After an unusual drop in launch frequency in the third quarter of 2021, SpaceX looks set to conclude the last few weeks of December with a series of Falcon 9 launches from all three of its sites on the east and west coast of the United States.
In the wake of the DART (Falcon 9 Double Asteroid Redirection Test) launch, SpaceX has scheduled its 16th Starlink launch of the year, mysteriously named Starlink 4-3. This will most likely happen next week on Wednesday 1st December.
The rocket will launch a 15-ton batch of 53 laser-coupled Starlink V1.5 satellites into orbit. Moreover, it is planned to do this using the still unknown Falcon 9 accelerator (potentially it could be B1049, B0152, B1053, B1060, B1061, B1063, B1067 or the recently launched B1058). The launch will take place from SpaceX’s Cape Canaveral LC-40 site.
In addition, the Falcon 9 B1062 is likely to support the launch of the small Imaging X-ray Polarimetry Explorer (IXPE) spacecraft from the Kennedy Space Center, which will be the launch vehicle’s fourth payload in 12 months. As a result of the launch, which is scheduled for December 9, a small observatory weighing about 300 kg will be put into low-earth orbit. If the mission does not have unexpected “fellow travelers”, it will be the smallest dedicated payload ever launched by Falcon 9, which “outstrips” even the TESS exoplanetary observatory weighing 362 kg. The booster is likely to return to Cape Canaveral in SpaceX’s landing zone (LZ).
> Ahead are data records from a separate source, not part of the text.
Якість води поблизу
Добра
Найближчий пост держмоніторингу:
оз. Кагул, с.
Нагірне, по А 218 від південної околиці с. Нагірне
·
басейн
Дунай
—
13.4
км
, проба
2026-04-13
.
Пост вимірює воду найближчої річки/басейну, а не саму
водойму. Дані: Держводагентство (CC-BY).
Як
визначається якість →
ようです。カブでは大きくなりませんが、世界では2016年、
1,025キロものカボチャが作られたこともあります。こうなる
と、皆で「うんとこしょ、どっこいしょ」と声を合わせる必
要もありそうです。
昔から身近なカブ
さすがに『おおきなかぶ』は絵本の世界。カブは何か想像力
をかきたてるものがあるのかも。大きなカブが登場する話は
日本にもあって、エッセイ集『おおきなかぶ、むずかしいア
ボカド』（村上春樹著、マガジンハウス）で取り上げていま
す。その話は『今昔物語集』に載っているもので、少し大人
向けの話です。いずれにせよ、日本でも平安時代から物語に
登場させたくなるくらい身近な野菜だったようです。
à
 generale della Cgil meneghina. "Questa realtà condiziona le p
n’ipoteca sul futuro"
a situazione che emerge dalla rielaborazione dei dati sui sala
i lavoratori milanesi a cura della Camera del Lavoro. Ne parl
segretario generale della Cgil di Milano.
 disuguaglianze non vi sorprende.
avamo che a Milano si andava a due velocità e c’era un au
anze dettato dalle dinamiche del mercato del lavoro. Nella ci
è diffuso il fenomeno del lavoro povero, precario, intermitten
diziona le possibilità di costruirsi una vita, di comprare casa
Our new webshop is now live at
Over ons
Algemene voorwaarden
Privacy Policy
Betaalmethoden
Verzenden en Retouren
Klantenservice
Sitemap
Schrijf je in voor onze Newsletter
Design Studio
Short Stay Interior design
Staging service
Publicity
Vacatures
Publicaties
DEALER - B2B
Next, the launch of another previously unannounced Falcon accelerator is planned for the launch of the second of a new pair of Turkish geostationary (GEO) communications satellites, which is scheduled for December 18. The 4,500 kg Turksat 5B satellite will eventually join its twin 5A in orbit and support a variety of communication needs.
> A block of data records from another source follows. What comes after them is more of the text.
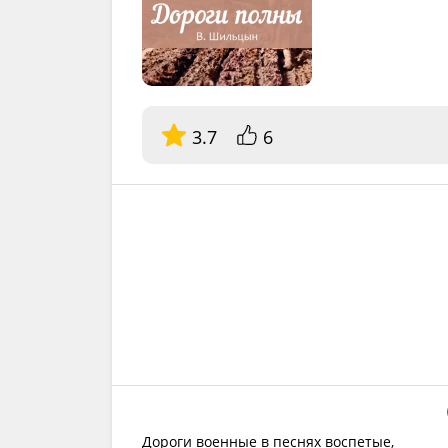
3.7
6
Дороги военные в песнях воспетые,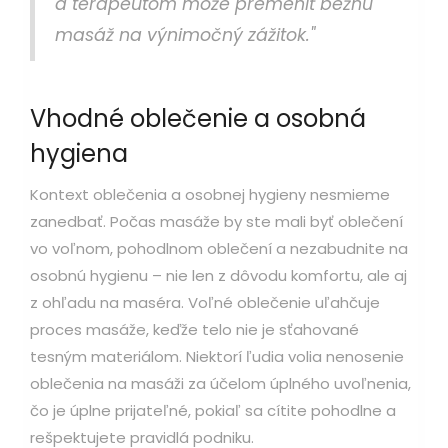
a terapeutom môže premeniť bežnú
masáž na výnimočný zážitok."
Vhodné oblečenie a osobná
hygiena
Kontext oblečenia a osobnej hygieny nesmieme
zanedbať. Počas masáže by ste mali byť oblečení
vo voľnom, pohodlnom oblečení a nezabudnite na
osobnú hygienu – nie len z dôvodu komfortu, ale aj
z ohľadu na maséra. Voľné oblečenie uľahčuje
proces masáže, keďže telo nie je sťahované
tesným materiálom. Niektorí ľudia volia nenosenie
oblečenia na masáži za účelom úplného uvoľnenia,
čo je úplne prijateľné, pokiaľ sa cítite pohodlne a
rešpektujete pravidlá podniku.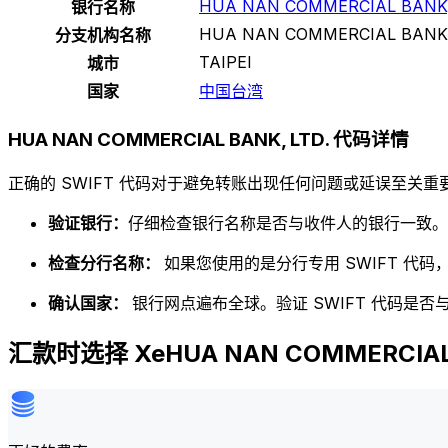
HUA NAN COMMERCIAL BANK,
银行名称
HUA NAN COMMERCIAL BANK,
分支机构名称
TAIPEI
城市
国家
中国台湾
HUA NAN COMMERCIAL BANK, LTD. 代码详情
正确的 SWIFT 代码对于避免转账出现任何问题或延误至关重要
验证银行：
仔细检查银行名称是否与收件人的银行一致。
检查分行名称：
如果您使用的是分行专用 SWIFT 代
确认国家：
银行网点遍布全球。验证 SWIFT 代码是
汇款时选择 XeHUA NAN COMMERCIAL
On the east coast, SpaceX’s last launch this year will be the launch of the CRS-24 Cargo Dragon 2 space station, slated for December 21st.
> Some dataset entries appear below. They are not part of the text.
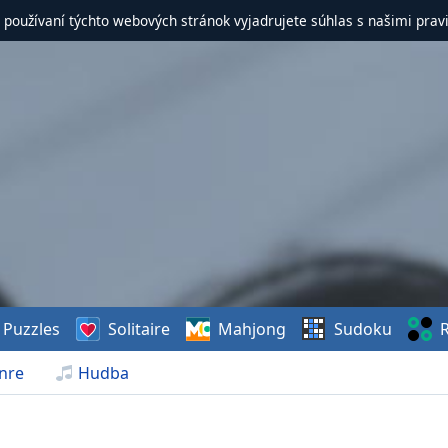
 používaní týchto webových stránok vyjadrujete súhlas s našimi prav
Puzzles
Solitaire
Mahjong
Sudoku
R
nre
Hudba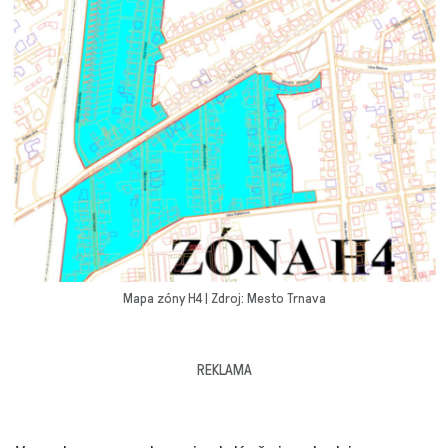
Mapa zóny H4 | Zdroj: Mesto Trnava
REKLAMA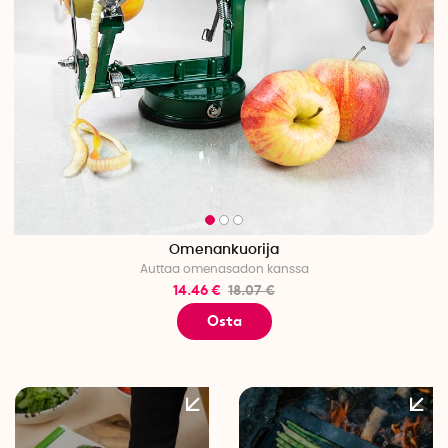
Omenankuorija
Auttaa omenasadon kanssa
14.46 €
18.07 €
Osta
CEO Elon Musk expects SpaceX to launch at least one more Starlink mission (besides Starlink 4-3) by the end of 2021. Based solely on site turnaround times, the most likely time for this mission is the last week of December – about a month after DART if it occurs on the west coast, or 10-12 days after Turksat 5B on the east coast. If all goes according to plan, Falcon 9 will end the year with its 30th orbital launch in 2021.